▶ [WHAT YOU WILL DO] All lines from the one with "right ankle: (678, 668)" through the final line below are to be reproduced exactly; omit the others.
═══ DATA EXTRACT ═══
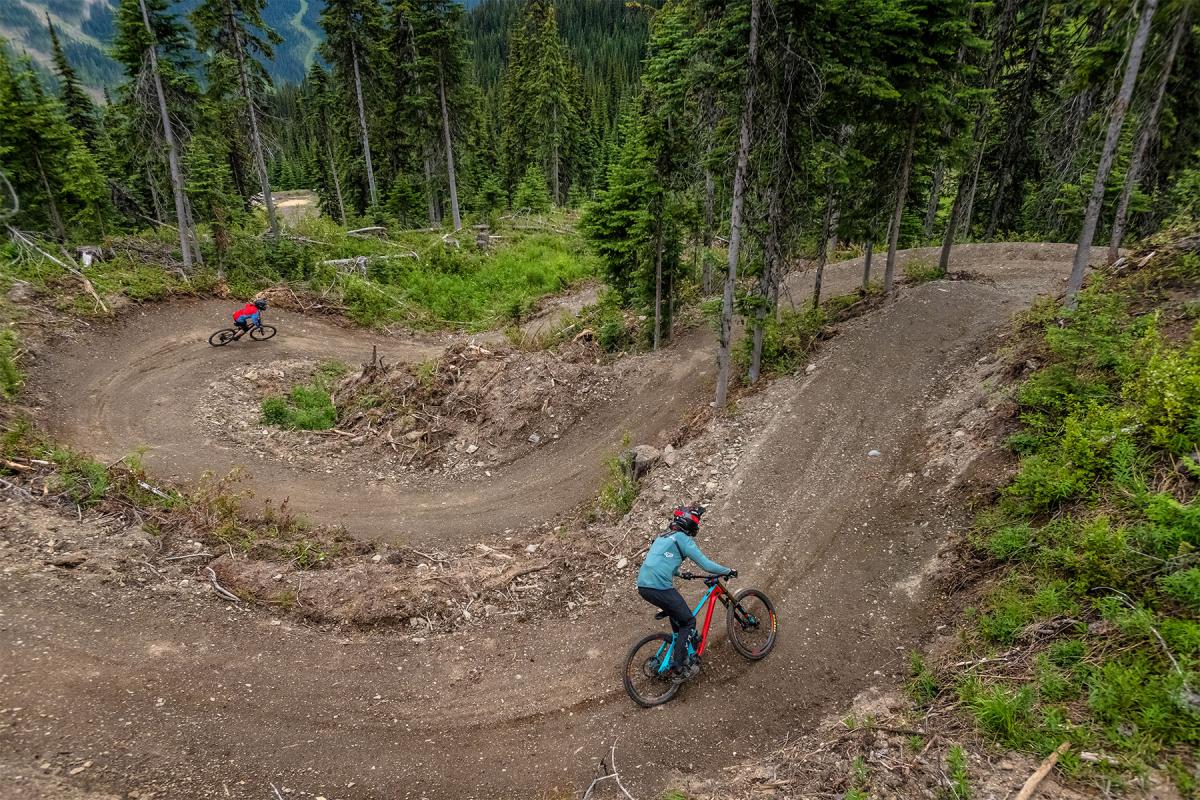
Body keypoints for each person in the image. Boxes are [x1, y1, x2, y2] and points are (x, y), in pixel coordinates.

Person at [636, 505, 736, 682]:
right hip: (659, 587)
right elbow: (706, 565)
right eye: (696, 523)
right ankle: (678, 668)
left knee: (678, 617)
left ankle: (682, 646)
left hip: (644, 587)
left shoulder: (662, 537)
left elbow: (659, 562)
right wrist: (728, 570)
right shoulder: (682, 539)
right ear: (690, 524)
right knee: (689, 622)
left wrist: (680, 574)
═══
▶ [RESPONSE TO THE EXERCISE]
right ankle: (678, 668)
left knee: (678, 617)
left ankle: (682, 646)
left hip: (644, 587)
left shoulder: (662, 537)
left elbow: (659, 562)
right wrist: (728, 570)
right shoulder: (682, 539)
right ear: (690, 524)
right knee: (689, 622)
left wrist: (680, 574)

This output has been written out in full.